My very favorite gingerbread story is "Mrs. Corry" from Mary Poppins. Mrs. Corry is the proprietor of a dark little shop displaying "rows and rows of dark dry gingerbread, each slab so studded with gilt stars that the shop itself seemed to be faintly lit by them." Mrs. Corry is a sort of benevolent witch: she is so old she remembers when the world was made, and her fingers are sticks of candy. After eating the delicious gingerbread and stowing away the gilt stars, Jane and Michael fall asleep. But late that night, they awaken to see Mary Poppins and Mrs. Corry, atop impossibly tall ladders, pasting the gilt stars into the night sky. "As each one was placed in position, it began to twinkle furiously, sending out rays of sparkling golden light." And that's it. That's the whole story, really. Just a light shining in the darkness, and the wonder of the wide night sky.

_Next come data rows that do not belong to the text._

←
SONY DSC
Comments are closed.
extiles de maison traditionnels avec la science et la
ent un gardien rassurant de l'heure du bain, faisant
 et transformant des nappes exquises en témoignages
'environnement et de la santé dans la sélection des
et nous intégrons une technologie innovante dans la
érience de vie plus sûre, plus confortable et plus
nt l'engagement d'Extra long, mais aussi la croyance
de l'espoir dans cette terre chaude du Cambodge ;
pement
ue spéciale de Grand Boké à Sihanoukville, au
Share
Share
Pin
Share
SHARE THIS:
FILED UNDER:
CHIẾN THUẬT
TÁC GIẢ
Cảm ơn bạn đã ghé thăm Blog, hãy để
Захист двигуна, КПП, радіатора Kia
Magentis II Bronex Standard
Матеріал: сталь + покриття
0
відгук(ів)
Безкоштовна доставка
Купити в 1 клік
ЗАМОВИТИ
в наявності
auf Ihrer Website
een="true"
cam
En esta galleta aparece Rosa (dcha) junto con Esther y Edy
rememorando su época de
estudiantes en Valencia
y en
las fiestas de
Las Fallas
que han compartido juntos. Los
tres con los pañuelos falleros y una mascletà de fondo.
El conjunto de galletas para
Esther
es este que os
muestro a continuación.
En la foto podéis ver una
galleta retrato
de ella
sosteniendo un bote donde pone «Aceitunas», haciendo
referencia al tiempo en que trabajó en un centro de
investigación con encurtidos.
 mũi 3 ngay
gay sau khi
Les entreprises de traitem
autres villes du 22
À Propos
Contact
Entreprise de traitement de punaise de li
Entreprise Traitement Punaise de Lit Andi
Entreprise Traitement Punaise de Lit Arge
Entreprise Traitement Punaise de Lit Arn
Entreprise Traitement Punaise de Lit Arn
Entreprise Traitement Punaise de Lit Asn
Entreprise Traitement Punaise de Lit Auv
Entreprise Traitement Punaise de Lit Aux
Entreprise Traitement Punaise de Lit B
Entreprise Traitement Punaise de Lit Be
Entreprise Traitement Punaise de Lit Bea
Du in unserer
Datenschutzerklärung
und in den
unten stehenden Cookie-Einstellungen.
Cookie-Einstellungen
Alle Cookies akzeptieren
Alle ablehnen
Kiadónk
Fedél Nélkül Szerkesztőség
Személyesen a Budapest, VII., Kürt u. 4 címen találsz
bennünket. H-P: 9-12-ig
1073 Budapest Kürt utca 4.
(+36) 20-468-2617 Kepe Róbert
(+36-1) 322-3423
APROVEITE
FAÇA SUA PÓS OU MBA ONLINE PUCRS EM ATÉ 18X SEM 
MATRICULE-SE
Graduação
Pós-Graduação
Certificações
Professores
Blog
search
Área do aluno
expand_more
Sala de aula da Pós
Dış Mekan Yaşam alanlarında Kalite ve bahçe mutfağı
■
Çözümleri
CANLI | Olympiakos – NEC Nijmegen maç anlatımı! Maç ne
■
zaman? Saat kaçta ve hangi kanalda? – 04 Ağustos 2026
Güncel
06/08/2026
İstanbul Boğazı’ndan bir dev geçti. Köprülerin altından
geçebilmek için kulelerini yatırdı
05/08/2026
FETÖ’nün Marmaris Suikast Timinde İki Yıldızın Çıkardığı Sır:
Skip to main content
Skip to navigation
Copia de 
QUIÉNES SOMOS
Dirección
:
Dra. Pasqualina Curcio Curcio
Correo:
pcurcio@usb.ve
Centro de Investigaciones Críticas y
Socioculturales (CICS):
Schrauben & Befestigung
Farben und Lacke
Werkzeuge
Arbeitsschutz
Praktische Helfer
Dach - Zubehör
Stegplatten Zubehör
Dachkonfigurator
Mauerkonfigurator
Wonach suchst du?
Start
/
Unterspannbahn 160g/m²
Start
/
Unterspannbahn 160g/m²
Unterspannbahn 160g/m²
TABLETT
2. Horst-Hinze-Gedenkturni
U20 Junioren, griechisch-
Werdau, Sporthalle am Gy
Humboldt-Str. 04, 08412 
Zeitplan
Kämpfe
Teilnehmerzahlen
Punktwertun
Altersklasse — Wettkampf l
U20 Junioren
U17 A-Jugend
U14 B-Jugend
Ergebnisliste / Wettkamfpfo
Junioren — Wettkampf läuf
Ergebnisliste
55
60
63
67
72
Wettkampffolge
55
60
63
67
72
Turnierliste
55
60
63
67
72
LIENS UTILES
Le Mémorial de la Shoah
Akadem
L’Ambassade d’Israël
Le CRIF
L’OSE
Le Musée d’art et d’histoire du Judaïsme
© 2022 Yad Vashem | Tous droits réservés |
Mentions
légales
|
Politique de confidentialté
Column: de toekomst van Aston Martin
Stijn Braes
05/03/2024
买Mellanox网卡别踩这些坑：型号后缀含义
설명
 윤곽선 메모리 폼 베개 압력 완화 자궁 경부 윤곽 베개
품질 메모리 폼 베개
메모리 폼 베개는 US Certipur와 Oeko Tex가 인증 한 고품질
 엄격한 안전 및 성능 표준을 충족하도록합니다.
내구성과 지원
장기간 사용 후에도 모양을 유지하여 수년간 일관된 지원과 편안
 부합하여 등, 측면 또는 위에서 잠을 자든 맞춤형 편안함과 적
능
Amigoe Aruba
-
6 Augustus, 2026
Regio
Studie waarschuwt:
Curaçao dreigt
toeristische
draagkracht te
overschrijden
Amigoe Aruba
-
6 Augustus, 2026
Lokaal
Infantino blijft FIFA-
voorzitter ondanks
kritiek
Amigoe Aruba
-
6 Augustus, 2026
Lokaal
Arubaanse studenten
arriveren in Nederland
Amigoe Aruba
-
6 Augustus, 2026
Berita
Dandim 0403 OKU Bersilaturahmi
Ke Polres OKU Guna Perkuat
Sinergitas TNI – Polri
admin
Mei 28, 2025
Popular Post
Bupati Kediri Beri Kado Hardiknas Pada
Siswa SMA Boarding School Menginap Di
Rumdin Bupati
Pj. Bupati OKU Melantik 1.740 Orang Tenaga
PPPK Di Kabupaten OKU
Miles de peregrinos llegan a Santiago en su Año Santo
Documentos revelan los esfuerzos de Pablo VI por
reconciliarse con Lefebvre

On a recent chilly day, I mixed up a batch of gingerbread of my own. Instead of "dry slabs" I made moist little cakes, with a lemon sauce on the side. Delicious for snacking or dessert, these little gems have the scent of childhood: warm, spicy, and sweet. Enjoy them in the chilly days and nights ahead, with tea or mulled wine, or a cup of hot cider.
Notes
This is a gluten-free recipe. If you do not want a gluten-free gingerbread, you can use all-purpose or cake flour, and omit the xanthan gum.
I used "Grandma's Old-fashioned Molasses" for this recipe. The original recipe called for New Orleans black molasses, which is darker and has a stronger flavor. I haven't tried that, but I imagine it would also be good. If you try it, please let me know what you think.
You can also bake these as 6 regular cupcakes, rather than 18 mini-cakes. The larger cupcakes will take an additional 5 minutes or so to bake.
Cream cheese icing is also good on gingerbread. And if you want to make your own little gilt stars, you can cut them out of slices of candied ginger, using a tiny star-shaped cookie cutter.
Inspiration
Gingerbread (which is more like cake than bread, and tastes more like molasses than ginger) is such a staple of traditional baking that every cookbook has a recipe (if not several), and every cook of my mother's generation seemed to have a favorite recipe she swore by. This one is based on "Favorite Gingerbread" in Betty Crocker's Picture Cook Book, from which I also got the lemon sauce.
Jane and Michael Stern, in Square Meals, speak well of a gingerbread recipe they adapted from The Household Searchlight Recipe Book. I'll try that someday soon and let you know.